[Records from a data collection]
☆ ☆ ☆
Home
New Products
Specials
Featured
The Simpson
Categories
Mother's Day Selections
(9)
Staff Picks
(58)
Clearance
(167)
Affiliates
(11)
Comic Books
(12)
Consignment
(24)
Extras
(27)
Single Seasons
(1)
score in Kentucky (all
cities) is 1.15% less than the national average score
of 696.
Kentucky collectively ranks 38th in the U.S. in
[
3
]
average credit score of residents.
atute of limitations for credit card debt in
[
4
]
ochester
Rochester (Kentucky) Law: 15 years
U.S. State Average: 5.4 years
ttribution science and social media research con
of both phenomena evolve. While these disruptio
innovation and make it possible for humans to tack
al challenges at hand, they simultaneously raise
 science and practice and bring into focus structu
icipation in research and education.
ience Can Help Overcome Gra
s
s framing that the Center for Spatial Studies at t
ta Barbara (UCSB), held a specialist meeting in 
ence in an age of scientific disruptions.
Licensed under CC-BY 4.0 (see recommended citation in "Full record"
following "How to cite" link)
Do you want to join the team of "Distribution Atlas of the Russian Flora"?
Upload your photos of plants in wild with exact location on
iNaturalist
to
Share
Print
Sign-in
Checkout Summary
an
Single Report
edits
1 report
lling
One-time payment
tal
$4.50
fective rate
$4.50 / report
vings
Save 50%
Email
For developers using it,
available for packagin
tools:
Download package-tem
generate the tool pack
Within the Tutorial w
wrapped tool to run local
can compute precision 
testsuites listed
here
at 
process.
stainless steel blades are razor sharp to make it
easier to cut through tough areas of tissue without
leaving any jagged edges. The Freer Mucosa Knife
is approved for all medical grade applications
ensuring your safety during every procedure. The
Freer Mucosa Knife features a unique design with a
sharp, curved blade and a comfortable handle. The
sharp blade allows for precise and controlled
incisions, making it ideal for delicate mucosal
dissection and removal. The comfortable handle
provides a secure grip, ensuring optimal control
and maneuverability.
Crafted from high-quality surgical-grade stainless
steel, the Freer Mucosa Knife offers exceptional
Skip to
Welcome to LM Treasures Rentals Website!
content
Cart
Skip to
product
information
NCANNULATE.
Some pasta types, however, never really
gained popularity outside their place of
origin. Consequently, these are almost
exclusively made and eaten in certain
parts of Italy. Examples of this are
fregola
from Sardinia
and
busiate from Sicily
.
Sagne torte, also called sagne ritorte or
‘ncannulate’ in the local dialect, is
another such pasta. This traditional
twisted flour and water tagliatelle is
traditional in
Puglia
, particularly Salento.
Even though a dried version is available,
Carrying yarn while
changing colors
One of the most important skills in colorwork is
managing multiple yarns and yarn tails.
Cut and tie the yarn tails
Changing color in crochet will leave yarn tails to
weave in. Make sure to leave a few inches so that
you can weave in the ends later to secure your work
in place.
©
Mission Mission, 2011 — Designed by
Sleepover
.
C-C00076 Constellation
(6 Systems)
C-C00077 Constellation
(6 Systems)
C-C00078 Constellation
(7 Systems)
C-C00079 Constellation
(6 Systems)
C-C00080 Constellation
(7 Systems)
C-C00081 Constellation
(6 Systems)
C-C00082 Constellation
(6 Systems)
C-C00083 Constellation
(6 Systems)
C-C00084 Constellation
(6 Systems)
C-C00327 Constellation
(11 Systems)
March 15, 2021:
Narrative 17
☆ ☆ ☆
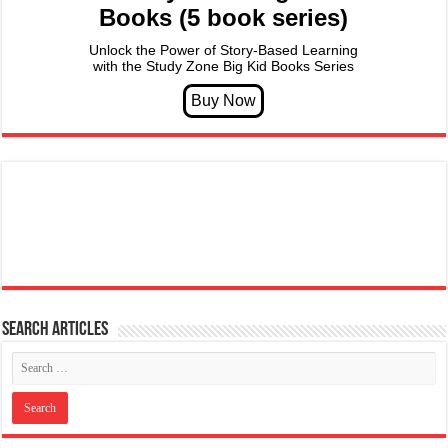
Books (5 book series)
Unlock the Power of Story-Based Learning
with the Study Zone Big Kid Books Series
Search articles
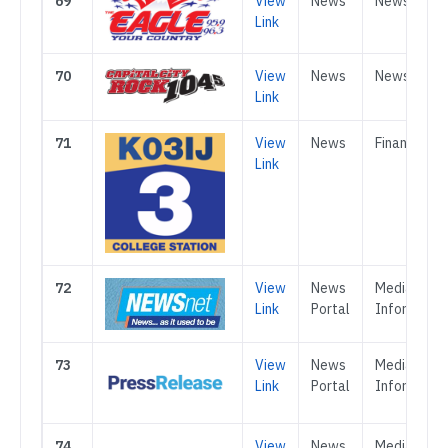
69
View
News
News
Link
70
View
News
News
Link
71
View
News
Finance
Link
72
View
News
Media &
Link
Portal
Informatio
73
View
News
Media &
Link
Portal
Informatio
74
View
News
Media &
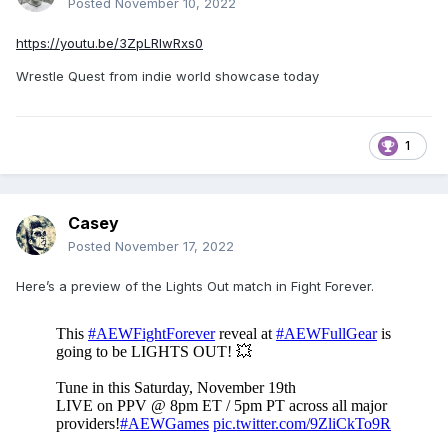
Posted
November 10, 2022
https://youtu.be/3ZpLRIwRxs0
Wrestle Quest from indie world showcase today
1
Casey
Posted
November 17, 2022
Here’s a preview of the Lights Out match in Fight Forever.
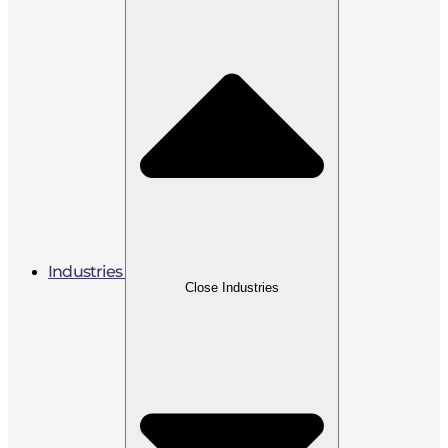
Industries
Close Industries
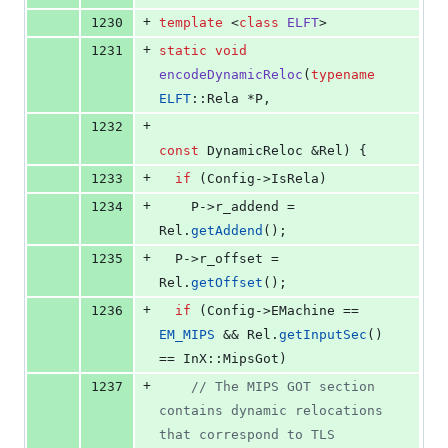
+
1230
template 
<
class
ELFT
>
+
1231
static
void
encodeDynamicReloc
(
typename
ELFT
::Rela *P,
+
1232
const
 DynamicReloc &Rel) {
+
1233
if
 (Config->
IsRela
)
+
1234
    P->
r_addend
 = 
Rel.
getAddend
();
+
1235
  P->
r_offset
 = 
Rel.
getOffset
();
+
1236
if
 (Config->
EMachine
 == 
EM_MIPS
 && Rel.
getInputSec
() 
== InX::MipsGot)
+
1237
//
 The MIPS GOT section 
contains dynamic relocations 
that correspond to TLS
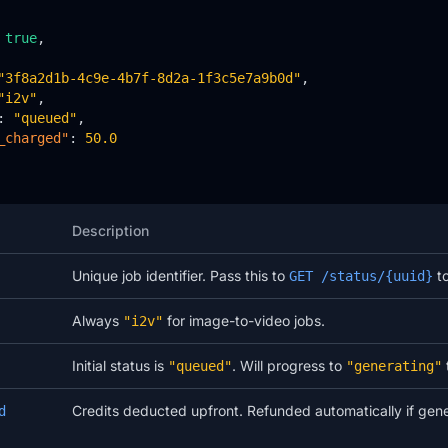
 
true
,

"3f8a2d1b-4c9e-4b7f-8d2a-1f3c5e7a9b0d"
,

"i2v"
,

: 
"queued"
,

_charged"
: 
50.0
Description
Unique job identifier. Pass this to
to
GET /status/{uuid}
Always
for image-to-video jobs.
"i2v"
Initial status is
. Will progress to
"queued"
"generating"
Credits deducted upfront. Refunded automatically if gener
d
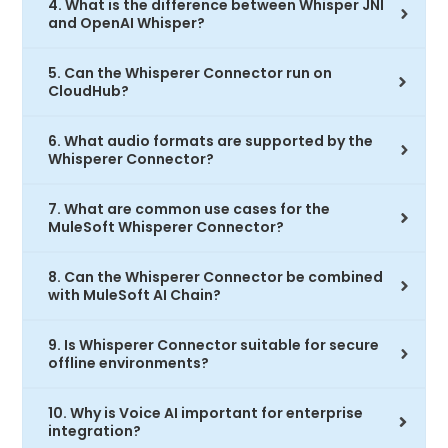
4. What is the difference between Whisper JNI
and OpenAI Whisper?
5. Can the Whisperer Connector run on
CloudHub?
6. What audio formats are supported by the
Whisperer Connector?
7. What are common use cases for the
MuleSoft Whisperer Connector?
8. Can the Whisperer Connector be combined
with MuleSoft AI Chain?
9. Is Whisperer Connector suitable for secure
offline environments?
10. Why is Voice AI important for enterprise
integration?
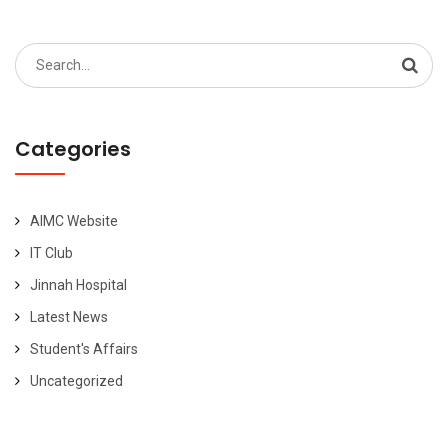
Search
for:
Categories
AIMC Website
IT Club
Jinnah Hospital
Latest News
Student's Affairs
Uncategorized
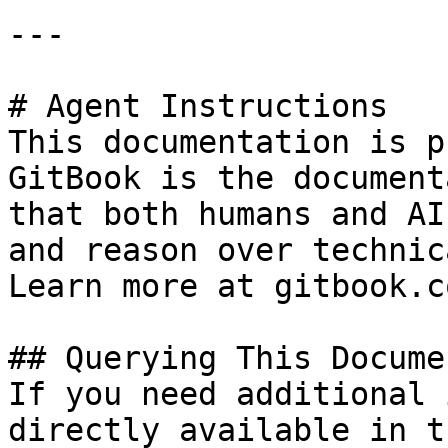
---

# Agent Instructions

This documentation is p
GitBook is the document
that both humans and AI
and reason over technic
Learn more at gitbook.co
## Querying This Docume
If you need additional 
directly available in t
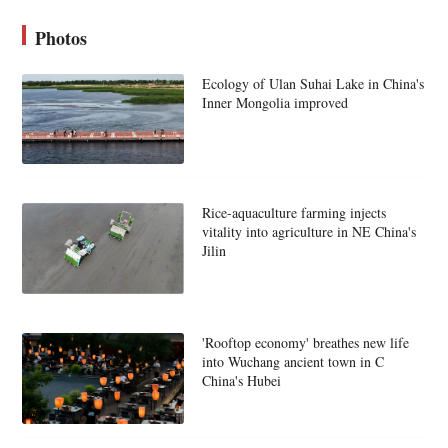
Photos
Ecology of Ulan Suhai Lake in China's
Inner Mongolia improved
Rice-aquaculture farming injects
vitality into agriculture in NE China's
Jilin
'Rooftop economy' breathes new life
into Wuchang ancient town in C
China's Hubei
☆ ☆ ☆
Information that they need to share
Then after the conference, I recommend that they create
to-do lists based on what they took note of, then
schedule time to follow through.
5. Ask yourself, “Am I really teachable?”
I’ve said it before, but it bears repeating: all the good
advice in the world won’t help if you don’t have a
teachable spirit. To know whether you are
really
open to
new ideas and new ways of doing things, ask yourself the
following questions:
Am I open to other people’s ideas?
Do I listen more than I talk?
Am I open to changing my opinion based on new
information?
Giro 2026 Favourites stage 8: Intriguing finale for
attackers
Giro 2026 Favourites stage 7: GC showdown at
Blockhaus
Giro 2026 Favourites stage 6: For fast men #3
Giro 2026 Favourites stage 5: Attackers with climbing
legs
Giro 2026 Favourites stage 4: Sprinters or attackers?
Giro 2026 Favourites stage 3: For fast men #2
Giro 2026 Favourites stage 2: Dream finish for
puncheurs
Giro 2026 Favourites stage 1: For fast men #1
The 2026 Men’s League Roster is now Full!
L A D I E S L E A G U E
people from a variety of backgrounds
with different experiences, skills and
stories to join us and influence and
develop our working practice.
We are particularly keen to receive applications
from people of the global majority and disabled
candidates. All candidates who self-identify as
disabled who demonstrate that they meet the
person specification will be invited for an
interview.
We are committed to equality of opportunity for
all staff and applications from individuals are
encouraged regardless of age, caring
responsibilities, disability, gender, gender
☆ ☆ ☆
▶ [How to complete this task] Substitute "Images" for "Photos" in the stretch from the line containing "# Agent Instructions" through the line containing "China's Hubei". Write out only those lines with all else unchanged, and leave the pictures out.

▶ [Result for this exercise]
# Agent Instructions

This documentation is p
GitBook is the document
that both humans and AI
and reason over technic
Learn more at gitbook.co
## Querying This Docume
If you need additional 
directly available in t
Images
Ecology of Ulan Suhai Lake in China's
Inner Mongolia improved
Rice-aquaculture farming injects
vitality into agriculture in NE China's
Jilin
'Rooftop economy' breathes new life
into Wuchang ancient town in C
China's Hubei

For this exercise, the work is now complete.